Thanks for this post, Amy! I try to avoid "good" & "bad" when talking about my little one, and I'm grateful for Lauren's suggestion of a simple "thank you." But then your post came to mind last night when I caught myself thinking along corollary — and sometimes equally harmful — lines about myself as being a "good" mother for doing this or that but a "bad" mother for doing some other thing. Whereas good and bad aside, really my little boy and I are together just doing the best we can.

nerdmafia said...

i DO encourage my girls with a "good girl!" and i must say, i don't feel bad about it. i think all children are inherently good and i want to encourage my girls to be good human beings, so yes, i do say "good girl!" when they've accomplished something, tried something new, been kind to another child or each other...really it doesn't take much for me to throw a "good girl!" out there (when we go through the letters of the alphabet, G is for Good Girl...). i don't think it's a bad thing to label our children as being "good". i mean, they are good no matter what, so why is it bad to tell them so?

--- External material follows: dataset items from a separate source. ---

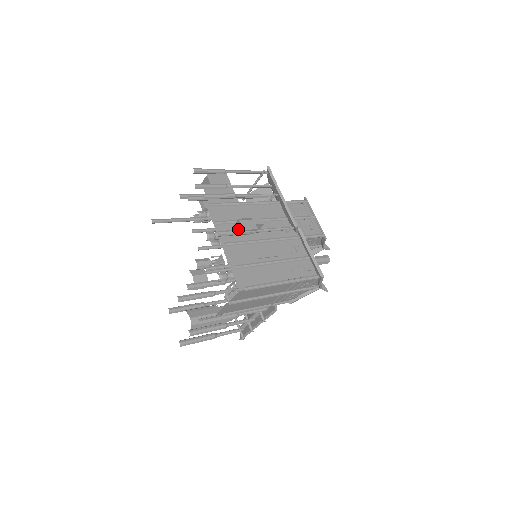
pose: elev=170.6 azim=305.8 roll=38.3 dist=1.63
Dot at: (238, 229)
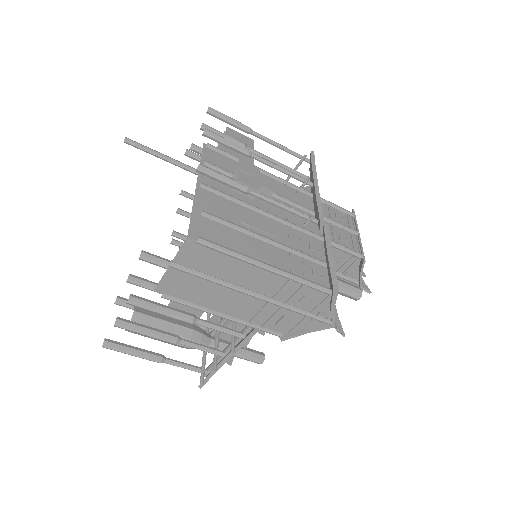
Dot at: occluded
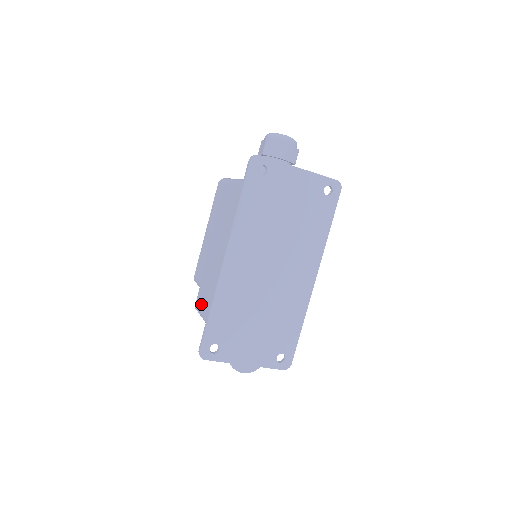
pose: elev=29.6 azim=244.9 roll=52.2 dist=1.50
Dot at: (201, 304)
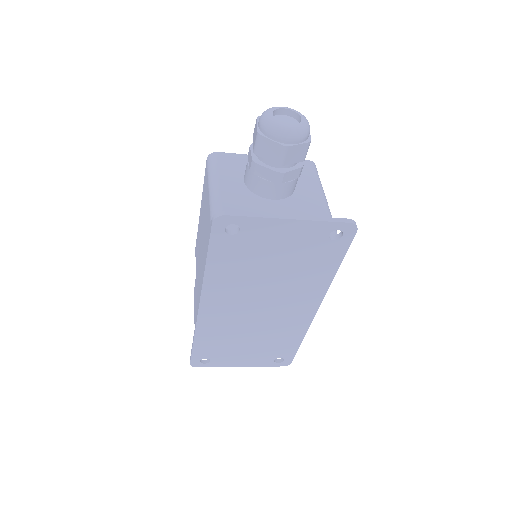
Dot at: (194, 305)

i think it's more dangerous when we start labeling people, or even things, as bad. when my 19mos old needs a time-out, my 3 yr old will often say, "she not 'having self" (which means "she's not behaving herself). but i've never heard her describe her sister as being "bad" or even "behaving badly" because she's never heard me say any such thing. she understands that there is behavior that is acceptable (any good or, really, normal thing she may do) and behavior that is not acceptable (hitting/pushing, throwing things at people, etc). she even gets that sometimes other kids are not being very nice. but we often attribute someone else's (or even her own or her sister's own) unkindness to "maybe she's cranky today"/"maybe he's hungry"/"maybe she's not feeling very well today".

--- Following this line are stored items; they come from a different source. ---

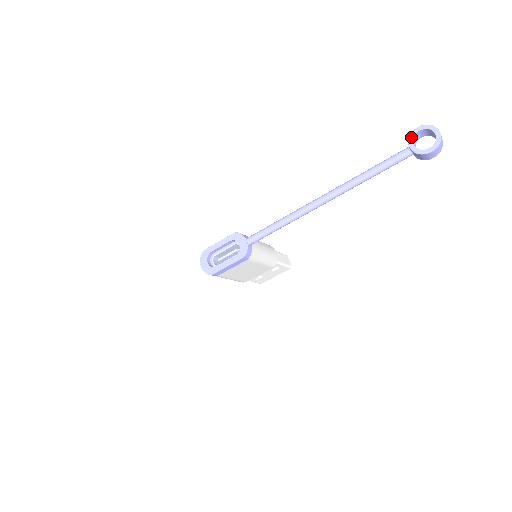
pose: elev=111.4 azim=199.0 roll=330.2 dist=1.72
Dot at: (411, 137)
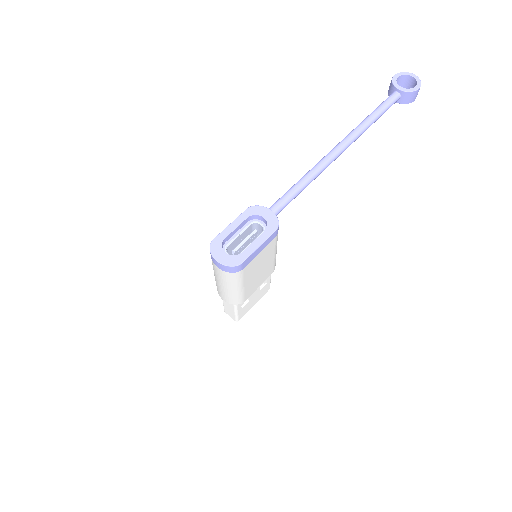
Dot at: (394, 82)
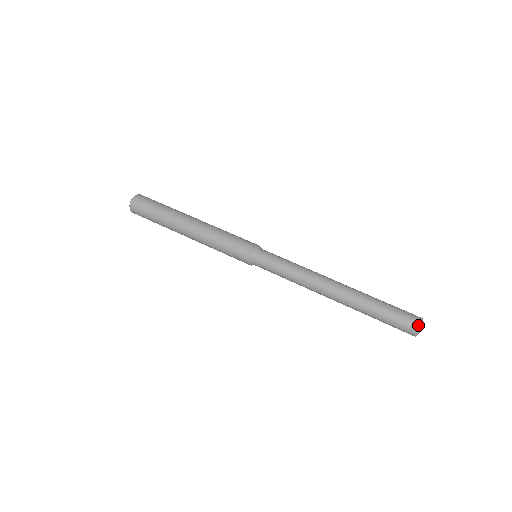
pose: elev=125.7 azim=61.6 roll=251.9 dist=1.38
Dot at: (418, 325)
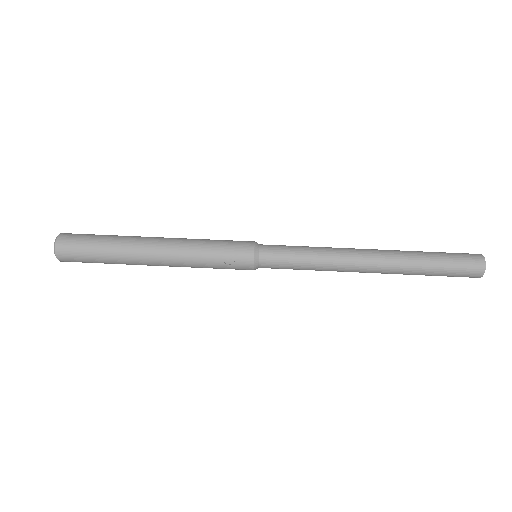
Dot at: (481, 259)
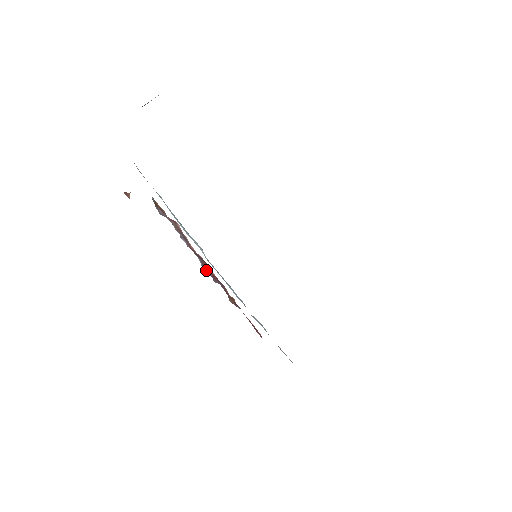
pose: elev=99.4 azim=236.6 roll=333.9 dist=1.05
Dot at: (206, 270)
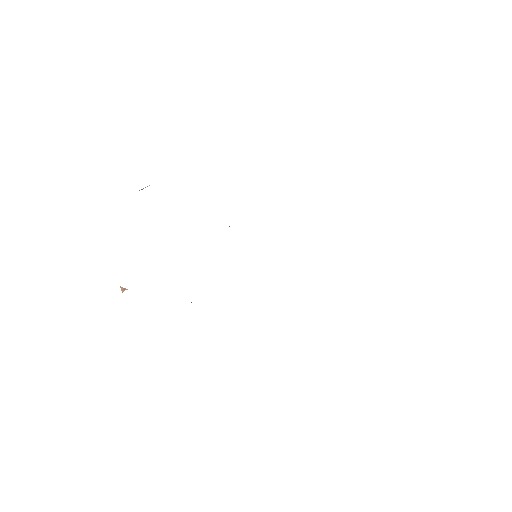
Dot at: occluded
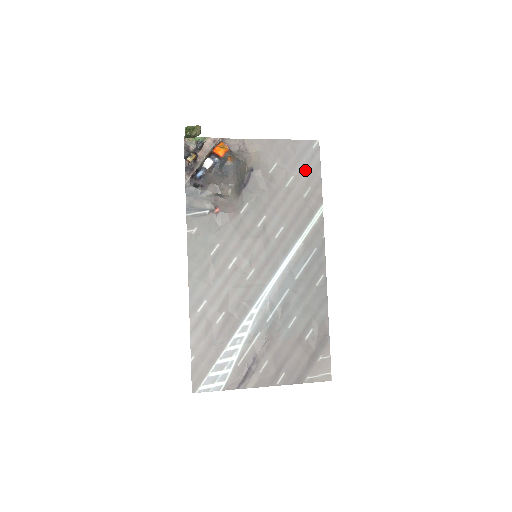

i think maybe we, as adults, need to reassess what we consider "bad behavior". is a child bad when he acts up at a restaurant? i don't think so. maybe the adults with him need to bring an activity for him so he doesn't get bored and act out. even when our kids hit someone on purpose, it's certainly not nice, but up to a certain age, they just don't possess the communication skills to be able to work through their emotions. it's our job as adults to use those moments as learning moments where we can gently let them know that whatever they've done is not nice and they should say sorry and give a hug. and maybe suggest some other things our kids can do to help them deal with their anger or frustration towards another child/person.

anyway, this is just a long-winded way to say that i don't think it's bad to label our kids as "good girls" or "good boys". i think it's more important to avoid labels that we don't want them to identify with as tiny human beings.

Anonymous said...

a time out for a 19 month old????

Even the (Cdn) government is discouraging time outs. Proponents don't even advise them for a baby.

Write About Birth said...

I totally agree! Unfortunately, disrespect towards children is extremely common. The other day, an older man at the supermarket told me to HIT my two year old because he was running around, trying to HELP me put oranges into the basket... I was so very tempted to ask him if he would like me to hit HIM? But I didn't have the courage.

Lauren @ Hobo Mama said...

@Write About Birth Wow. It's incredible what sort of advice strangers sometimes think they have cause to give you.